ANALYSIS

The burden of ''green tape'' has become a rallying cry for business and governments intent on speeding up industrial development. But if you ever wanted an illustration of what green tape is supposed to prevent then catch a train to Morwell today and take a deep breath.

As part of its welcome inquiry into the month-long Hazelwood coalmine fire, the Napthine government is flagging that a focus will be the regulatory regime - the ''green tape'' - that is applied to the site.

Unions and firefighters have raised questions about the actions of Hazelwood's owners since the disaster began. Were fire prevention sprinkler systems stripped out? Were disused parts of the mine, now smouldering, not rehabilitated properly?
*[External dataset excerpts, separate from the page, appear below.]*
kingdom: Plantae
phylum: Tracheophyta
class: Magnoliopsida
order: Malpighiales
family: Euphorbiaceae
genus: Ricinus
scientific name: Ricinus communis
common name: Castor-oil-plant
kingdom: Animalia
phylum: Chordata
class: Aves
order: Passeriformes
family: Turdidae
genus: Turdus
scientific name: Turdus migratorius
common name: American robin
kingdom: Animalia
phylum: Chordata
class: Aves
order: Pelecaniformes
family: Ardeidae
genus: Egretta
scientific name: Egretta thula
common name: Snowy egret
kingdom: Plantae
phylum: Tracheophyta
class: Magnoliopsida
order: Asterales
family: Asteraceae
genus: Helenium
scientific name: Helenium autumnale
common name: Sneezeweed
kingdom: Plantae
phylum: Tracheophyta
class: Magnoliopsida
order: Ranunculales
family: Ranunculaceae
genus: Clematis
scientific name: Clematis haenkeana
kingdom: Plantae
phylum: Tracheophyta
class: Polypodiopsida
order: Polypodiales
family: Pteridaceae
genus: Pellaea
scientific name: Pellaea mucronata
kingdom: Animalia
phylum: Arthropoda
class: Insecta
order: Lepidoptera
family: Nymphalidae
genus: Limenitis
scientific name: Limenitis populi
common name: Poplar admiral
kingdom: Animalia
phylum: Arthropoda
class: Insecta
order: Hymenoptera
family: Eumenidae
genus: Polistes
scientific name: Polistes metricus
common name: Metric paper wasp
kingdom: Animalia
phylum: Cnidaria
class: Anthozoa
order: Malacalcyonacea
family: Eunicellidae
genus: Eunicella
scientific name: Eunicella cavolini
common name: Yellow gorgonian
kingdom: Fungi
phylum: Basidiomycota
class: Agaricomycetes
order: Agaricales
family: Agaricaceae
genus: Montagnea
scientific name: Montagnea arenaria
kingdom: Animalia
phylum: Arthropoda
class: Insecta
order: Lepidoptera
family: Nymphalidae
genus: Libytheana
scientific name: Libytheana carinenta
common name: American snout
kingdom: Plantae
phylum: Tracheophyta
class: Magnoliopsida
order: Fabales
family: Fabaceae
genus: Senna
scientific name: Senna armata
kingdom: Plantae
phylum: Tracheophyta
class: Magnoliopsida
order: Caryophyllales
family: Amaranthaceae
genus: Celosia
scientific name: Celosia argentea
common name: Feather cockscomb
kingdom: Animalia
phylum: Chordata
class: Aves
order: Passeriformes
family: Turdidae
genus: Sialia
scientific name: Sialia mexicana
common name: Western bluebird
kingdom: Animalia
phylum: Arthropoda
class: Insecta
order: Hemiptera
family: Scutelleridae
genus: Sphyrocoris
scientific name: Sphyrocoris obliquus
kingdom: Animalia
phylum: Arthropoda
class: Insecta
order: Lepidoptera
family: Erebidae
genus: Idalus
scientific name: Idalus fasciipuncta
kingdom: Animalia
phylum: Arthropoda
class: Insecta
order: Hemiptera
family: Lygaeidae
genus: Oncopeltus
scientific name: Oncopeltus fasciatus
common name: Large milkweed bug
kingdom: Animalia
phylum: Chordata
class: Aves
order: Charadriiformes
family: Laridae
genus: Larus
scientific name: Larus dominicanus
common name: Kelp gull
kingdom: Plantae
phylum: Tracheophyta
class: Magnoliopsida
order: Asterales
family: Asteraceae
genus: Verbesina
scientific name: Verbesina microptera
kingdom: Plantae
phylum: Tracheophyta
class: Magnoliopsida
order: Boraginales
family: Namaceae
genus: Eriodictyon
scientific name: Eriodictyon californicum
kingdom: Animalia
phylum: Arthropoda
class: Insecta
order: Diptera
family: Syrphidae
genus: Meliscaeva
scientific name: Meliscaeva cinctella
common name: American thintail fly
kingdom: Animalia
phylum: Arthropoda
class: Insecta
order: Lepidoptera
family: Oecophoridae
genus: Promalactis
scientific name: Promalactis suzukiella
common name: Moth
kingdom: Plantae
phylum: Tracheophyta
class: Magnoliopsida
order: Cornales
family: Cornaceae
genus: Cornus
The company - GDF Suez - says these allegations are incorrect and the inquiry could very well show their actions were proper and within their legal requirements.

But there is a broad suspicion that in the past few years Hazelwood's owners have invested the bare minimum in capital works and maintenance to keep the mine and its associated power plant running, with an expectation of closure by decade's end. With carbon pricing to be axed, and gas prices soaring, Hazelwood and other brown-coal generators and mines will now likely have a much longer life. Putting aside climate change concerns, that brings into question whether our laws are properly equipped to mitigate the risks of ageing mine and power infrastructure so close to towns.

It should also focus our minds on how well existing environment laws are being enforced. In 2012 the Victorian Auditor-General found the state's environment department did not have sufficient policies or systems in place to ensure business was complying with current law.

And are the measures in place to ensure the mine site is restored when operations do eventually cease? Is the $15 million rehabilitation bond paid by Hazelwood's owners enough, given the likely costs of restoration will be in hundreds of millions of dollars? These are important questions this inquiry must answer. And they illustrate how important these laws - often decried as ''green tape'' - can be.

Business argues too many of these environmental protections are burdensome and overlap - especially approval permits for developments across federal and state levels. And it's true laws can become outdated and need reworking. But hasten too quickly to remove them and it leaves the community, and the natural world, exposed to adverse impacts. The people of Morwell can testify to what that feels like.